Direktur Center of Economic and Law Studie (Celios) Bhima Yudhistira mengatakan, efek kenaikan harga bahan bakar minyak (BBM) yang telah ditetapkan pemerintah ternyata masih memberikan andil terhadap inflasi. Pasalnya, inflasi Oktober 2022 yang sebesar 5,71% disumbang oleh harga BMM hingga tarif angkutan.
"Efek dari kenaikan harga BBM ini ternyata tidak hanya sebentar efeknya hanya satu bulan, tapi masih berlanjut," ujar Bhima kepada Kontan.co.idm, Senin (21/11).
Baca Juga: Belanja Masyarakat Meningkat, Ekonom: Daya Beli Masih Solid
Bahkan Bhima memperkirakan efek kenaikan BBM tersebut masih akan terasa di tahun depan dari sisi pengeluaran masyarakat dan efeknya juga akan terasa pada sektor pangan, terutama bahan pokok pangan.
Selain itu, Bhima memperkirakan inflasi November dan Desember tahun ini masih akan disumbang oleh harga energi.
Oleh karena itu, Bhima menyarankan pemerintah guna menjaga daya beli masyarakat dan mempertahankan pertumbuhan ekonomi, maka pemerintah perlu meluncurkan suatu paket kebijakan yang berisi berbagai relaksasi. Misalnya saja, dengan menurunkan tarif Pajak Pertambahan Nilai (PPN).
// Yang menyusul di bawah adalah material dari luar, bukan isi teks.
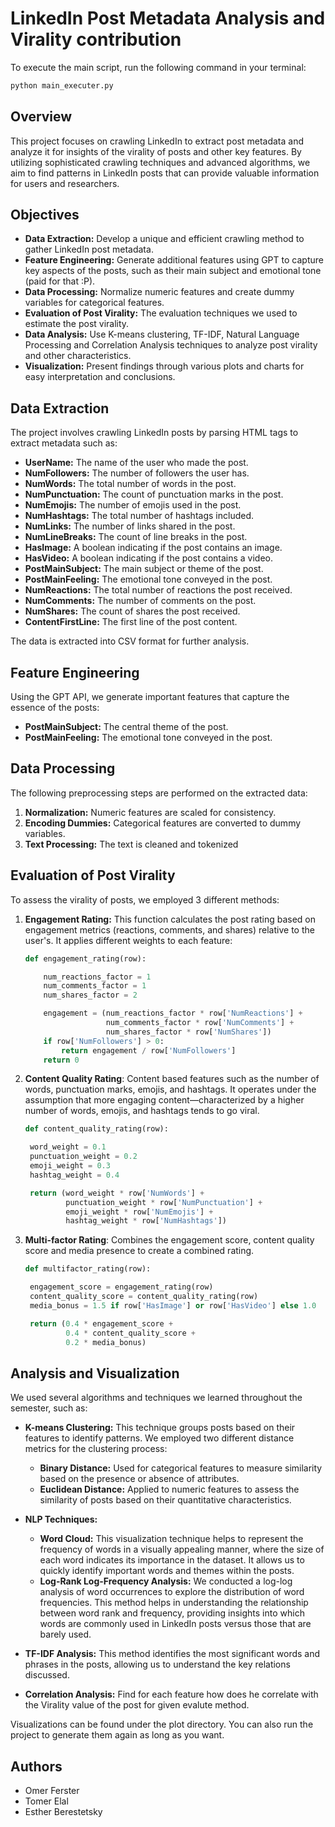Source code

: # LinkedIn Post Metadata Analysis and Virality contribution

To execute the main script, run the following command in your terminal:

```bash
python main_executer.py
```
## Overview

This project focuses on crawling LinkedIn to extract post metadata and analyze it for insights of the virality of posts and other key features. 
By utilizing sophisticated crawling techniques and advanced algorithms, we aim to find patterns in LinkedIn posts that can provide valuable information for users and researchers.

## Objectives

- **Data Extraction:** Develop a unique and efficient crawling method to gather LinkedIn post metadata.
- **Feature Engineering:** Generate additional features using GPT to capture key aspects of the posts, such as their main subject and emotional tone (paid for that :P).
- **Data Processing:** Normalize numeric features and create dummy variables for categorical features.
- **Evaluation of Post Virality:** The evaluation techniques we used to estimate the post virality.
- **Data Analysis:** Use K-means clustering, TF-IDF, Natural Language Processing and Correlation Analysis techniques to analyze post virality and other characteristics.
- **Visualization:** Present findings through various plots and charts for easy interpretation and conclusions.


## Data Extraction

The project involves crawling LinkedIn posts by parsing HTML tags to extract metadata such as:
- **UserName:** The name of the user who made the post.
- **NumFollowers:** The number of followers the user has.
- **NumWords:** The total number of words in the post.
- **NumPunctuation:** The count of punctuation marks in the post.
- **NumEmojis:** The number of emojis used in the post.
- **NumHashtags:** The total number of hashtags included.
- **NumLinks:** The number of links shared in the post.
- **NumLineBreaks:** The count of line breaks in the post.
- **HasImage:** A boolean indicating if the post contains an image.
- **HasVideo:** A boolean indicating if the post contains a video.
- **PostMainSubject:** The main subject or theme of the post.
- **PostMainFeeling:** The emotional tone conveyed in the post.
- **NumReactions:** The total number of reactions the post received.
- **NumComments:** The number of comments on the post.
- **NumShares:** The count of shares the post received.
- **ContentFirstLine:** The first line of the post content.


The data is extracted into CSV format for further analysis.

## Feature Engineering

Using the GPT API, we generate important features that capture the essence of the posts:
- **PostMainSubject:** The central theme of the post.
- **PostMainFeeling:** The emotional tone conveyed in the post.

## Data Processing

The following preprocessing steps are performed on the extracted data:
1. **Normalization:** Numeric features are scaled for consistency.
2. **Encoding Dummies:** Categorical features are converted to dummy variables.
3. **Text Processing:** The text is cleaned and tokenized

## Evaluation of Post Virality

To assess the virality of posts, we employed 3 different methods:

1. **Engagement Rating:** This function calculates the post rating based on engagement metrics (reactions, comments, and shares) relative to the user's. It applies different weights to each feature:
   ```python
   def engagement_rating(row):
   
       num_reactions_factor = 1
       num_comments_factor = 1
       num_shares_factor = 2

       engagement = (num_reactions_factor * row['NumReactions'] +
                     num_comments_factor * row['NumComments'] +
                     num_shares_factor * row['NumShares'])
       if row['NumFollowers'] > 0:
           return engagement / row['NumFollowers']
       return 0
   ```

2. **Content Quality Rating**: Content based features such as the number of words, punctuation marks, emojis, and hashtags. It operates under the assumption that more engaging content—characterized by a higher number of words, emojis, and hashtags tends to go viral.
   ```python
   def content_quality_rating(row):
   
    word_weight = 0.1
    punctuation_weight = 0.2
    emoji_weight = 0.3
    hashtag_weight = 0.4

    return (word_weight * row['NumWords'] +
            punctuation_weight * row['NumPunctuation'] +
            emoji_weight * row['NumEmojis'] +
            hashtag_weight * row['NumHashtags'])
   ```

2. **Multi-factor Rating**: Combines the engagement score, content quality score and media presence to create a combined rating.
   ```python
   def multifactor_rating(row):
   
    engagement_score = engagement_rating(row)
    content_quality_score = content_quality_rating(row)
    media_bonus = 1.5 if row['HasImage'] or row['HasVideo'] else 1.0

    return (0.4 * engagement_score +
            0.4 * content_quality_score +
            0.2 * media_bonus)
    ```

## Analysis and Visualization

We used several algorithms and techniques we learned throughout the semester, such as:
- **K-means Clustering:** This technique groups posts based on their features to identify patterns. We employed two different distance metrics for the clustering process:
  - **Binary Distance:** Used for categorical features to measure similarity based on the presence or absence of attributes.
  - **Euclidean Distance:** Applied to numeric features to assess the similarity of posts based on their quantitative characteristics.


- **NLP Techniques:**
  - **Word Cloud:** This visualization technique helps to represent the frequency of words in a visually appealing manner, where the size of each word indicates its importance in the dataset. It allows us to quickly identify important words and themes within the posts.
  - **Log-Rank Log-Frequency Analysis:** We conducted a log-log analysis of word occurrences to explore the distribution of word frequencies. This method helps in understanding the relationship between word rank and frequency, providing insights into which words are commonly used in LinkedIn posts versus those that are barely used.
  

- **TF-IDF Analysis:** This method identifies the most significant words and phrases in the posts, allowing us to understand the key relations discussed.


- **Correlation Analysis:** Find for each feature how does he correlate with the Virality value of the post for given evalute method.




Visualizations can be found under the plot directory.
You can also run the project to generate them again as long as you want.

## Authors

- Omer Ferster
- Tomer Elal
- Esther Berestetsky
"Yang terjadi justru tarif PPN naik dari 10% menjadi 11%. Yang harusnya ada diskon tarif PPN diberikan untuk menstimulus konsumsi rumah tangga. Nah itu yang tidak dilakukan, jadi pajaknya justru terkesan semakin agresif ya," katanya.
Baca Juga: Jumlah PHK Karyawan di Industri TPT Masih Terus Bertambah
Sementara itu dari sisi masyarakat memandang bahwa masih ada belanja yang tidak diserap dengan optimal.
Menurutnya, hal tersebut juga berdampak kepada daya beli masyarakat lantaran banyak pemerintah daerah (pemda) misalnya yang menahan belanjanya. Padahal hal tersebut dapat membantu para pelaku usaha UMKM agar bisa ikut pengadaan barang dan jasa serta menciptakan lapangan kerja baru.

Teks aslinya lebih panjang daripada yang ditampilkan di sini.